Padang (ANTARA) - Pemerintah Kota Solok, Sumatera Barat memberi insentif Rp1 juta kepada warganya yang berhenti merokok sebagai motivasi agar bisa meninggalkan kebiasaan merokok dan menerapkan perilaku hidup sehat.
"Saya melihat rata-rata pengeluaran masyarakat untuk membeli rokok hampir Rp400 ribu sebulan dan itu lebih banyak pada masyarakat kalangan tidak mampu, bahkan semakin miskin konsumsi rokoknya kian tinggi nomor dua sesudah pangan, kata Wali Kota Solok Zul Elfian di Padang, Senin usai memberikan kuliah umum di Unand.
Menurut dia beranjak dari realitas tersebut ia merasa heran karena ada banyak kebutuhan hidup lain yang lebih prioritas seperti pendidikan, kesehatan ketimbang harus membeli rokok.
"Maka dengan berhenti merokok yang bersangkutan diberi Rp1 juta dan bisa hemat Rp400 ribu dari uang buat beli rokok yang bisa dipakai membeli kebutuhan yang lain," kata dia.
Selain itu warga yang berhenti merokok akan lebih sehat, keluarga terhindar dari perokok pasif dan bisa meningkatkan gizi keluarga.
Ia menyebutkan setiap tahun disiapkan insentif untuk 20 orang.
Mekanismenya ada kader kesehatan yang membina dan mengajak warga untuk berhenti merokok.
Lalu dicek di balai kesehatan setempat setelah pelaku bersedia diberi waktu tiga bulan untuk membuktikan apakah bisa berhenti merokok.

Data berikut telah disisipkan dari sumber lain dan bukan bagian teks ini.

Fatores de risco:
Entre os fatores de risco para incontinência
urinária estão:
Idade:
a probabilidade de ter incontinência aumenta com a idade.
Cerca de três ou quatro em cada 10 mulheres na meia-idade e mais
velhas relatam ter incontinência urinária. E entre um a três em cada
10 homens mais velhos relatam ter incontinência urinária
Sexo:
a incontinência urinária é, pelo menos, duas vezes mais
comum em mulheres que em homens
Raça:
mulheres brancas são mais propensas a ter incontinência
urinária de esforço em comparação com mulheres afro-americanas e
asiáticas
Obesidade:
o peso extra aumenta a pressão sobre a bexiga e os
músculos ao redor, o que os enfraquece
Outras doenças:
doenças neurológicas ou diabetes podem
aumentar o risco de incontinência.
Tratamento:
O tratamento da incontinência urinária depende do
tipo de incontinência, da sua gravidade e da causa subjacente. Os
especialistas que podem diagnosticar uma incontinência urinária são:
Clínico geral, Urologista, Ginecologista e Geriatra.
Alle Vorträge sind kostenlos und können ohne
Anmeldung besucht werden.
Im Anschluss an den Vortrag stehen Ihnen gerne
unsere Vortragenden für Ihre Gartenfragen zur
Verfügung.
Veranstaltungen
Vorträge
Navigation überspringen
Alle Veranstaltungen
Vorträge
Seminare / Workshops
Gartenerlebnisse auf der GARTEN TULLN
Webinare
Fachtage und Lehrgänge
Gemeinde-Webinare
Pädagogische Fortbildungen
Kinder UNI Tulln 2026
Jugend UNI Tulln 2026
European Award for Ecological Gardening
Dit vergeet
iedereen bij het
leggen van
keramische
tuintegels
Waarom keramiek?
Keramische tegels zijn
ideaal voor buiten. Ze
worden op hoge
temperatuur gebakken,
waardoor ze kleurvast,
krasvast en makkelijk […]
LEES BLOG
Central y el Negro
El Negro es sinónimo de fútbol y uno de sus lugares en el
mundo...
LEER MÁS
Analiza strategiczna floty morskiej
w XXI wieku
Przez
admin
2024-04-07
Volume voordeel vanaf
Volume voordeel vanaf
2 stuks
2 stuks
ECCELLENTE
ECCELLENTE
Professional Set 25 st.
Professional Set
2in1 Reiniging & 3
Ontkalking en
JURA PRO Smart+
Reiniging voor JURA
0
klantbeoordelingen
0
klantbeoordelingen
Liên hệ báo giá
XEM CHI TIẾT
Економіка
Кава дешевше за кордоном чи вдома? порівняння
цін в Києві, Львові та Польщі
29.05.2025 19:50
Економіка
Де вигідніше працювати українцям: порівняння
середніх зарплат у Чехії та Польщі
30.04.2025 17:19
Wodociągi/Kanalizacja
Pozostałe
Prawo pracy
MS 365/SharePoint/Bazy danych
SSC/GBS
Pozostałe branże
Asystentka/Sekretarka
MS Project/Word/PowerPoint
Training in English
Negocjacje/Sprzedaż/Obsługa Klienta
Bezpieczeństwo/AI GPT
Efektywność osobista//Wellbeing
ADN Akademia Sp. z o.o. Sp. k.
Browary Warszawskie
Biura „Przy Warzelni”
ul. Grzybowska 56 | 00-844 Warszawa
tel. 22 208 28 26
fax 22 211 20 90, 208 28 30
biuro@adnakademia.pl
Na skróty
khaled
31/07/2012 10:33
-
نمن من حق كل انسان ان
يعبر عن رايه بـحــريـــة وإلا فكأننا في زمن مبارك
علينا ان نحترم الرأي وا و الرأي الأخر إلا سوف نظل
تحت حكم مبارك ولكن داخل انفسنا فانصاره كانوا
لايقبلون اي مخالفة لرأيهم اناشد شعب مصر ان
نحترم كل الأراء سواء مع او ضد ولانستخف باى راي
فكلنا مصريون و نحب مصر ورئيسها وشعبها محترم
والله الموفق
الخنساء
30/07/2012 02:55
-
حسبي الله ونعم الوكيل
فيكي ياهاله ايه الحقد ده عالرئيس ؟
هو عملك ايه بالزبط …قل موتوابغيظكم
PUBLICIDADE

"Setelah tiga bulan akan diketahui masih ada kandungan nikotin di tubuhnya dan jika dari hasil pemeriksaan tidak ada maka berhak mendapatkan insentif Rp1 juta," kata dia.
Selain itu pihaknya juga menjadikan salah satu Puskesmas sebagai klinik berhenti merokok.
"Hingga saat ini sudah ada 30 orang yang berhenti merokok dan mendapatkan insentif," katanya.
Ia mengakui ada penolakan terhadap program ini karena masyarakat membeli rokok dengan uang sendiri namun ia menekankan ini bersifat imbauan.
"Kapan lagi mau berhenti merokok kalau tidak sekarang," ujarnya.
Sebelumnya Badan Pusat Statistik Sumatera Barat mengungkap rokok masih menjadi komoditas penyumbang kemiskinan terbesar kedua di Sumatera Barat setelah beras berdasarkan survei sosial ekonomi yang dilakukan pada Maret 2022.
"Dari tahun ke tahun polanya masih sama, rokok tetap menjadi penyumbang kedua kemiskinan dengan andil 14,69 persen di perkotaan dan 17,03 persen di perdesaan," kata Koordinator Fungsi Statistik Sosial BPS Sumbar Krido Saptono.
Menurut dia fenomena ini disebabkan karena masih dijumpai masyarakat yang lebih memilih merokok ketimbang tidak makan.
"Ini memang karakter yang sulit dihilangkan dan masih melekat di kita terutama pada rumah tangga miskin," katanya.
Ia menyampaikan salah satu tantangan untuk meningkatkan kesejahteraan masyarakat terutama keluarga miskin adalah mengurangi konsumsi rokok.